Written exercise: All of the material below is to be repeated exactly.
— begin Available records —
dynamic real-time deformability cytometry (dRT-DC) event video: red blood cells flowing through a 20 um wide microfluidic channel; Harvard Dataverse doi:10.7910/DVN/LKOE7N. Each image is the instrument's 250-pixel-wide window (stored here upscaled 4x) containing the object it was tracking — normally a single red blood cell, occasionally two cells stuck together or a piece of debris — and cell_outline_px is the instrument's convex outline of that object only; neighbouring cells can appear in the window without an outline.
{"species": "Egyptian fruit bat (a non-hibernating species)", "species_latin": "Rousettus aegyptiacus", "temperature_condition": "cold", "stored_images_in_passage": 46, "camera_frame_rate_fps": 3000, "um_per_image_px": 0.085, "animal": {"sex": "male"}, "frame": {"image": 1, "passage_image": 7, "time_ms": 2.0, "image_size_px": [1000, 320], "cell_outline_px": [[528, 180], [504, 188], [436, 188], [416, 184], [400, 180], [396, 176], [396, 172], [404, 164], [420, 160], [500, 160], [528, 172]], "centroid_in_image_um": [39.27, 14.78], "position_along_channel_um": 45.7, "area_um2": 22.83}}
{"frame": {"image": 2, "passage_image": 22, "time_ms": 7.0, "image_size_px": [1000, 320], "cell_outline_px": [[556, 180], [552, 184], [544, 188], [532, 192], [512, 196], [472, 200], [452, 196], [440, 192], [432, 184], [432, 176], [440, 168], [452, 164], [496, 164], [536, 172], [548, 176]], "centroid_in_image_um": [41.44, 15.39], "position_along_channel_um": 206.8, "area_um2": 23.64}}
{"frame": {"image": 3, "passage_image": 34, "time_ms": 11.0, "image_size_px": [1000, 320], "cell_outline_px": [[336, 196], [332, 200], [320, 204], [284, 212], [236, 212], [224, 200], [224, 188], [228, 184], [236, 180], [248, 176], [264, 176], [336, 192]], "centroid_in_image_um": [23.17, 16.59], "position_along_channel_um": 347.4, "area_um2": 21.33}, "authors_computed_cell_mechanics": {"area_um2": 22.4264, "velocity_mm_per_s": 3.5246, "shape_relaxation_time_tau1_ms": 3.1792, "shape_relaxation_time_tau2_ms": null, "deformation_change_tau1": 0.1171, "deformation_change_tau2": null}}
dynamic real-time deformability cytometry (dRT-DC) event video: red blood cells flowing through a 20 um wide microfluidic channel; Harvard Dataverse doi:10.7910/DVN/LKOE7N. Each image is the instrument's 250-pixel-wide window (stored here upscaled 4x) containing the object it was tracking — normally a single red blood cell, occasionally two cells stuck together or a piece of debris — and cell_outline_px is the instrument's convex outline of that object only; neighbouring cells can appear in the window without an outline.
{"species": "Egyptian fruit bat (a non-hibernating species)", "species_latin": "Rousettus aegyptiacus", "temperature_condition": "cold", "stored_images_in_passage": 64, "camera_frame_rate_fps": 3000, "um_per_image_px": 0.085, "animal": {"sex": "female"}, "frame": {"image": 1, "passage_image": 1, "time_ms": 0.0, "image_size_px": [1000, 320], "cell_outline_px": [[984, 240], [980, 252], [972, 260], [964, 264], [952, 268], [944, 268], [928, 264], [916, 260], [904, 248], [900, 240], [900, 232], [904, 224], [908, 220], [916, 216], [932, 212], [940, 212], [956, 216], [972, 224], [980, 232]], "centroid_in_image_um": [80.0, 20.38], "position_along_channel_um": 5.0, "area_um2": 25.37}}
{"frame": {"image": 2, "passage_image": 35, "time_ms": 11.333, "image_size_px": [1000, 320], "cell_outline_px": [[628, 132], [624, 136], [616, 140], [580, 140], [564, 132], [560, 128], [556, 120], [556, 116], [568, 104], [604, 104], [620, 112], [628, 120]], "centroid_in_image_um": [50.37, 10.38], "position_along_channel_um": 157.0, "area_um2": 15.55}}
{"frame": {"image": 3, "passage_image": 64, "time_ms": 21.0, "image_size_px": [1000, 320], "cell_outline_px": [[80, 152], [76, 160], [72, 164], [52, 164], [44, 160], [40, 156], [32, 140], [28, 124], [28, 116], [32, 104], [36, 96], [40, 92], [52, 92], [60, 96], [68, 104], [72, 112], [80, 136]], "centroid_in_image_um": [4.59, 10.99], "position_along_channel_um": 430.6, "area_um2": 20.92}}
— end Available records —
Response to the task:
dynamic real-time deformability cytometry (dRT-DC) event video: red blood cells flowing through a 20 um wide microfluidic channel; Harvard Dataverse doi:10.7910/DVN/LKOE7N. Each image is the instrument's 250-pixel-wide window (stored here upscaled 4x) containing the object it was tracking — normally a single red blood cell, occasionally two cells stuck together or a piece of debris — and cell_outline_px is the instrument's convex outline of that object only; neighbouring cells can appear in the window without an outline.
{"species": "Egyptian fruit bat (a non-hibernating species)", "species_latin": "Rousettus aegyptiacus", "temperature_condition": "cold", "stored_images_in_passage": 46, "camera_frame_rate_fps": 3000, "um_per_image_px": 0.085, "animal": {"sex": "male"}, "frame": {"image": 1, "passage_image": 7, "time_ms": 2.0, "image_size_px": [1000, 320], "cell_outline_px": [[528, 180], [504, 188], [436, 188], [416, 184], [400, 180], [396, 176], [396, 172], [404, 164], [420, 160], [500, 160], [528, 172]], "centroid_in_image_um": [39.27, 14.78], "position_along_channel_um": 45.7, "area_um2": 22.83}}
{"frame": {"image": 2, "passage_image": 22, "time_ms": 7.0, "image_size_px": [1000, 320], "cell_outline_px": [[556, 180], [552, 184], [544, 188], [532, 192], [512, 196], [472, 200], [452, 196], [440, 192], [432, 184], [432, 176], [440, 168], [452, 164], [496, 164], [536, 172], [548, 176]], "centroid_in_image_um": [41.44, 15.39], "position_along_channel_um": 206.8, "area_um2": 23.64}}
{"frame": {"image": 3, "passage_image": 34, "time_ms": 11.0, "image_size_px": [1000, 320], "cell_outline_px": [[336, 196], [332, 200], [320, 204], [284, 212], [236, 212], [224, 200], [224, 188], [228, 184], [236, 180], [248, 176], [264, 176], [336, 192]], "centroid_in_image_um": [23.17, 16.59], "position_along_channel_um": 347.4, "area_um2": 21.33}, "authors_computed_cell_mechanics": {"area_um2": 22.4264, "velocity_mm_per_s": 3.5246, "shape_relaxation_time_tau1_ms": 3.1792, "shape_relaxation_time_tau2_ms": null, "deformation_change_tau1": 0.1171, "deformation_change_tau2": null}}
dynamic real-time deformability cytometry (dRT-DC) event video: red blood cells flowing through a 20 um wide microfluidic channel; Harvard Dataverse doi:10.7910/DVN/LKOE7N. Each image is the instrument's 250-pixel-wide window (stored here upscaled 4x) containing the object it was tracking — normally a single red blood cell, occasionally two cells stuck together or a piece of debris — and cell_outline_px is the instrument's convex outline of that object only; neighbouring cells can appear in the window without an outline.
{"species": "Egyptian fruit bat (a non-hibernating species)", "species_latin": "Rousettus aegyptiacus", "temperature_condition": "cold", "stored_images_in_passage": 64, "camera_frame_rate_fps": 3000, "um_per_image_px": 0.085, "animal": {"sex": "female"}, "frame": {"image": 1, "passage_image": 1, "time_ms": 0.0, "image_size_px": [1000, 320], "cell_outline_px": [[984, 240], [980, 252], [972, 260], [964, 264], [952, 268], [944, 268], [928, 264], [916, 260], [904, 248], [900, 240], [900, 232], [904, 224], [908, 220], [916, 216], [932, 212], [940, 212], [956, 216], [972, 224], [980, 232]], "centroid_in_image_um": [80.0, 20.38], "position_along_channel_um": 5.0, "area_um2": 25.37}}
{"frame": {"image": 2, "passage_image": 35, "time_ms": 11.333, "image_size_px": [1000, 320], "cell_outline_px": [[628, 132], [624, 136], [616, 140], [580, 140], [564, 132], [560, 128], [556, 120], [556, 116], [568, 104], [604, 104], [620, 112], [628, 120]], "centroid_in_image_um": [50.37, 10.38], "position_along_channel_um": 157.0, "area_um2": 15.55}}
{"frame": {"image": 3, "passage_image": 64, "time_ms": 21.0, "image_size_px": [1000, 320], "cell_outline_px": [[80, 152], [76, 160], [72, 164], [52, 164], [44, 160], [40, 156], [32, 140], [28, 124], [28, 116], [32, 104], [36, 96], [40, 92], [52, 92], [60, 96], [68, 104], [72, 112], [80, 136]], "centroid_in_image_um": [4.59, 10.99], "position_along_channel_um": 430.6, "area_um2": 20.92}}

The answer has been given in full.